Signing the offer letter proved something to me in a practical sense. This was the first interview I’d gotten in over a year of sending out applications, and the only thing I’d done differently was follow the cover letter assignment instructions to the letter.

I can’t know for certain what tipped the scales in the room, but I’m pretty sure the certifications, the AI work, the blog, and the prep I’d done leading into the interview all factored in. I only guessed right on about 40% of the questions they asked, but that 40% took 40% of the pressure off.
Prep work doesn’t start when you schedule the interview, just like champions aren’t made on the tournament floor the day of the competition. They’re made in everything that comes before it.

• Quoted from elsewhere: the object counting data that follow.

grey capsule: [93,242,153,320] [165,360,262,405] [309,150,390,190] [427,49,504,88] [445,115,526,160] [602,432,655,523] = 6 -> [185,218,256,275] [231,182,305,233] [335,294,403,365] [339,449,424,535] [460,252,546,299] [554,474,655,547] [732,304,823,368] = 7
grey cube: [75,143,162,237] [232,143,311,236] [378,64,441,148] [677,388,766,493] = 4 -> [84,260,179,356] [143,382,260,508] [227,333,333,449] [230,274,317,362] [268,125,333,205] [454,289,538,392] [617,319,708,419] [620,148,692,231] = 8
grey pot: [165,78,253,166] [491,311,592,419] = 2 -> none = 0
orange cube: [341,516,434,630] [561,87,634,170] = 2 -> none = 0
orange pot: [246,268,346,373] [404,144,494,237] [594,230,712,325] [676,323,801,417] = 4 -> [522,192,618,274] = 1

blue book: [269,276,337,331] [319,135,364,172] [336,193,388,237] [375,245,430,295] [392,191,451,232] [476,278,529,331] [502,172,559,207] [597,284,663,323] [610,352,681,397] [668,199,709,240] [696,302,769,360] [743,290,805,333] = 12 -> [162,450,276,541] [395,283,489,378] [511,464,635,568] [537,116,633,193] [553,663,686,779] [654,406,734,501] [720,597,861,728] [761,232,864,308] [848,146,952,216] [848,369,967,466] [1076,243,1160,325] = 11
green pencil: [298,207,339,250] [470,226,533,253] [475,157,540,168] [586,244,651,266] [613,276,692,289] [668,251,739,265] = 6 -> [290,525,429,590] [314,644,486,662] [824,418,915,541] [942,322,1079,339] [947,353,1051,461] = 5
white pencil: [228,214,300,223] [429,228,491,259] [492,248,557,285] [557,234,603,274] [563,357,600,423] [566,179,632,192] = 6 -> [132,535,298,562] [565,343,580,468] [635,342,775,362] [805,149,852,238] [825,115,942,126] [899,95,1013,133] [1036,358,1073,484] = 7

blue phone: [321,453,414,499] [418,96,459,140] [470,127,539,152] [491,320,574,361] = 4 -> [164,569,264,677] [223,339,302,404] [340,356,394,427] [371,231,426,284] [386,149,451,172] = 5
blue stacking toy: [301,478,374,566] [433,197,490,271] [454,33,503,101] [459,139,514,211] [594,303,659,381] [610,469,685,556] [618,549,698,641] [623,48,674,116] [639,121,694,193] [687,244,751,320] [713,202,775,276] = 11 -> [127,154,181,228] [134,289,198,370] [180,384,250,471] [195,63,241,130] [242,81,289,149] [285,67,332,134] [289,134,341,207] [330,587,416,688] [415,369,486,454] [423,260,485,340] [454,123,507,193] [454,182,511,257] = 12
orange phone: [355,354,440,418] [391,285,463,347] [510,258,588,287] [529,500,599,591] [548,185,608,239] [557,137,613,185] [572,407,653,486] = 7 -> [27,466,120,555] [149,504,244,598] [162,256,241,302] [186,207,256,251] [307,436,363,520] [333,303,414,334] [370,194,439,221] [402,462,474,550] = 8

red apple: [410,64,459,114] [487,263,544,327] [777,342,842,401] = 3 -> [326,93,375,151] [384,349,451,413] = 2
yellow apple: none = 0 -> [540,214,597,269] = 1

For me that meant taking AI seriously before anyone was paying me to, upskilling through a tough market, and treating every assignment like it mattered. Because one of them actually did.
The Work Continues
The new role starts on the 4th. I’m working out notice now. HubSpot is already on my radar because the position calls for it, and I have real motivation to go deeper than I would have otherwise, (along with another reason that I may get into with a future post.)
The AI work continues. The freelancing continues. The blog isn’t going anywhere.
If you take nothing else away from me this week, please take this. Prep work makes hard work into light work. And light work looks easy.

Are you doing anything right now that you think you should probably be giving more effort towards? What does your prep work actually look like at the moment? Have you ever had anything pay off in an unexpected way? I’d love to know if you have.